| EXCERPTED PASSAGE |

- Opening Delimiter -

Holly reasoned that the kitten’s ongoing loud, plaintive vocalizing and his failure to respond to food lures even though he hadn’t eaten for days, meant that he was calling for something else. She determined that the kitten was crying for his litter. She also believed that this was a good sign for both the rescue effort and the kitten’s future: If the kitten was calling out for companionship, it would most likely bond pretty quickly to another cat. Holly also knew, from her many years of trapping cats, that a cat can be used as a lure to trap another cat or kitten.

“It occurred to me that there are probably recordings of cats and kittens out there that you can use to attract and trap a cat,” says the unassuming Holly. Sure enough, she found what she was looking for on YouTube. On an old micro-cassette recorder, she recorded nine minutes of cats meowing. But she also wondered if this skittish kitten might need more than an auditory lure.

Robbie to the rescue! This adorable little guy helped lure Bug into the trap and to safety. (Photo by Lori Grunin)

Robbie to the rescue! This adorable little guy helped lure Bug into the trap and to safety. (Photo by Lori Grunin)

- Closing Delimiter -

| INFORMATION GIVEN |

- Opening Delimiter -

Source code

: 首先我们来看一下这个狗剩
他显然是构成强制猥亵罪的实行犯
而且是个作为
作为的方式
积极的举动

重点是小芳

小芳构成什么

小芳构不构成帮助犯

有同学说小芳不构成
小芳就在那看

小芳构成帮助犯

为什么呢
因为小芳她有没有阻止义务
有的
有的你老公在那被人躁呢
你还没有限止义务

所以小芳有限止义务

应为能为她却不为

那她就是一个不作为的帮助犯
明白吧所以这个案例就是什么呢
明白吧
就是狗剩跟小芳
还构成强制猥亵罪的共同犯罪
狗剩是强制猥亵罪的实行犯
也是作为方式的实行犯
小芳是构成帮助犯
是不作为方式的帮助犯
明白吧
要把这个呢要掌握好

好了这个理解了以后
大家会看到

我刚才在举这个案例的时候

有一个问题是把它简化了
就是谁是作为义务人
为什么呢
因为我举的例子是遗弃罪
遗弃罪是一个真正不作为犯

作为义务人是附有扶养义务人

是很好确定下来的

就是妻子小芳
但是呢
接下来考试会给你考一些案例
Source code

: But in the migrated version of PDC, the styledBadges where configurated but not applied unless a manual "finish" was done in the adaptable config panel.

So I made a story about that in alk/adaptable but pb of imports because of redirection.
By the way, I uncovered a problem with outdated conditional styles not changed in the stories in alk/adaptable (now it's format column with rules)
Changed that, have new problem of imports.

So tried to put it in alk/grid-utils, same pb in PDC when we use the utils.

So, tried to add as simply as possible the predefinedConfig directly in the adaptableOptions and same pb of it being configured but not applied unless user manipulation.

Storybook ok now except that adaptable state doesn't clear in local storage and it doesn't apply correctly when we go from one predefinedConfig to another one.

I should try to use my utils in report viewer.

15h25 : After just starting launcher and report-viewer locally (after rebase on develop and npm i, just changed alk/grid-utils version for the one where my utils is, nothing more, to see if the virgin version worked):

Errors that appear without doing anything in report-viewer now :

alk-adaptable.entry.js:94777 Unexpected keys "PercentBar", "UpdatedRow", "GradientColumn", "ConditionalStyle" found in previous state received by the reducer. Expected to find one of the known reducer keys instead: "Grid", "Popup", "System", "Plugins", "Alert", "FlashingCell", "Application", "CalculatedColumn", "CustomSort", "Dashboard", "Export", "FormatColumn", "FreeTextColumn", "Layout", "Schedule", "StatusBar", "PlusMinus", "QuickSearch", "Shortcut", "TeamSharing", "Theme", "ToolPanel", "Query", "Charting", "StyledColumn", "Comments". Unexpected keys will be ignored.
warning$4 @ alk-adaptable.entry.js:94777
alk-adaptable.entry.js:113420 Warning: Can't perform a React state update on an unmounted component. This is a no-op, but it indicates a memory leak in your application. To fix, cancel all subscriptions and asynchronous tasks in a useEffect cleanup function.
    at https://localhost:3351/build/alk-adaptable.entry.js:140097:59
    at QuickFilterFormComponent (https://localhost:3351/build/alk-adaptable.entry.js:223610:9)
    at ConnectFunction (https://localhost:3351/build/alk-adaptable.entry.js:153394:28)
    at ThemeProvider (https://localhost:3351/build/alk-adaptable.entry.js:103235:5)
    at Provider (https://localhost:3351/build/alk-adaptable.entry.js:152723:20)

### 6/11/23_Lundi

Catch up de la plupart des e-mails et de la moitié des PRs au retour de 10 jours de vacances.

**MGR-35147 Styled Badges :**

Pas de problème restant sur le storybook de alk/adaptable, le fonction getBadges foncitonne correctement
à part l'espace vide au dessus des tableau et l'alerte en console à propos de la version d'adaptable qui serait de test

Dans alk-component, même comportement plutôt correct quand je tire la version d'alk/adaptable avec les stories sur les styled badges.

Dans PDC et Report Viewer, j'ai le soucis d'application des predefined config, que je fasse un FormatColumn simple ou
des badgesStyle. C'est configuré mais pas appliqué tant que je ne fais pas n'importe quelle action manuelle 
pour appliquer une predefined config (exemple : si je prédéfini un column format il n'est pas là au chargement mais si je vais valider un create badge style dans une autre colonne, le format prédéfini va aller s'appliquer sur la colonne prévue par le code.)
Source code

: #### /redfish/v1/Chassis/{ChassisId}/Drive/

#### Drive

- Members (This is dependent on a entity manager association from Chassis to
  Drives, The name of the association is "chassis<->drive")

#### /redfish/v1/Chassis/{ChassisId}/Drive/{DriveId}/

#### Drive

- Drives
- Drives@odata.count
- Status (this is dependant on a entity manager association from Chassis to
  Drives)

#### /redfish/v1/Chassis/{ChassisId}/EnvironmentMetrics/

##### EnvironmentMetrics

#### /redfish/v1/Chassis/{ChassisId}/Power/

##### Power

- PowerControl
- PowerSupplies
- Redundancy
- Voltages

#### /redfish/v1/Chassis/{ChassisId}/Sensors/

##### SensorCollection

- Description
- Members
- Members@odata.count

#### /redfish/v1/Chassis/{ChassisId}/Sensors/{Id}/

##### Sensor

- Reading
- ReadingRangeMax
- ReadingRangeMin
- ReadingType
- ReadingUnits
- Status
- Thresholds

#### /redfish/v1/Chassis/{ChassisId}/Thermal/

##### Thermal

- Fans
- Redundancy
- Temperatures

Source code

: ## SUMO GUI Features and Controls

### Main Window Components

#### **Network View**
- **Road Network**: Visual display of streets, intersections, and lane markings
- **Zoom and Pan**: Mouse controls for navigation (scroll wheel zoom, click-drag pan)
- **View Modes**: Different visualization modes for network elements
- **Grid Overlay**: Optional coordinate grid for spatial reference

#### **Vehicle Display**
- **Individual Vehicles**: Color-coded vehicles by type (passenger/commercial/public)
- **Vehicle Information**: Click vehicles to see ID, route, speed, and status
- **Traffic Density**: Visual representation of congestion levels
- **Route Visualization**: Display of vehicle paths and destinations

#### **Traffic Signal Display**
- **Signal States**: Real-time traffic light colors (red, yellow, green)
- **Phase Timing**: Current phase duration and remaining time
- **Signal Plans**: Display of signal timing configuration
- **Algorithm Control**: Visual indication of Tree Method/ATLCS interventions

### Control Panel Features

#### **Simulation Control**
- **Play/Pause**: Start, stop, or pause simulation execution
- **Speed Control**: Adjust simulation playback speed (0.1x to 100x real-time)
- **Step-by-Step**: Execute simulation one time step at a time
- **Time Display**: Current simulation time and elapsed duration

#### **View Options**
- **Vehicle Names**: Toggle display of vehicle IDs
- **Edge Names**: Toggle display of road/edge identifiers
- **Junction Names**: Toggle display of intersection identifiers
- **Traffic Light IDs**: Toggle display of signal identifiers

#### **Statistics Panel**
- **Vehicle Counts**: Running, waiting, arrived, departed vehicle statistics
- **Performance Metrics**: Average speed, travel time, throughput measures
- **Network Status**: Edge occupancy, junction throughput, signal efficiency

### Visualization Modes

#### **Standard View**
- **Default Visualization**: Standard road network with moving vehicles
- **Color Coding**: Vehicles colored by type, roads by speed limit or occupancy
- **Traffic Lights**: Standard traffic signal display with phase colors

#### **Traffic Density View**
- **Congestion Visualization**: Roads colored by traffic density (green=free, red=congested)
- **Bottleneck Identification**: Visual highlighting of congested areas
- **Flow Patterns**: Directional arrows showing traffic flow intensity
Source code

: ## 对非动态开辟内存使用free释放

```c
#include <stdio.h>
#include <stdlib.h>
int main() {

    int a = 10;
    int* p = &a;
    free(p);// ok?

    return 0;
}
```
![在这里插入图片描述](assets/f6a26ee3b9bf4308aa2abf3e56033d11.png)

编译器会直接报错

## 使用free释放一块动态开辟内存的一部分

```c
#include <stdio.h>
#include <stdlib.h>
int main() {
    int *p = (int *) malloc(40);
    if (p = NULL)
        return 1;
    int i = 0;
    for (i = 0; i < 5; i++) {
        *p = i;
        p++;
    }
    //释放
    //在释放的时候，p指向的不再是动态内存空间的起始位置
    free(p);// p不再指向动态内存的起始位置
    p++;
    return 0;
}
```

- Closing Delimiter -

| STUDY QUESTIONS |
a) Answer these questions about the kitten rescue passage:
(i) What did Holly determine the kitten was crying for?
(ii) On what website did she find the recordings she was looking for?
(iii) How many minutes of cats meowing did she record?
b) Write out the part of the kitten rescue passage starting at "Holly reasoned that" and ending at "cat or kitten.".

| ANSWERS BY ITEM NUMBER |
a)
(i) His litter
(ii) YouTube
(iii) Nine minutes

b)
Holly reasoned that the kitten’s ongoing loud, plaintive vocalizing and his failure to respond to food lures even though he hadn’t eaten for days, meant that he was calling for something else. She determined that the kitten was crying for his litter. She also believed that this was a good sign for both the rescue effort and the kitten’s future: If the kitten was calling out for companionship, it would most likely bond pretty quickly to another cat. Holly also knew, from her many years of trapping cats, that a cat can be used as a lure to trap another cat or kitten.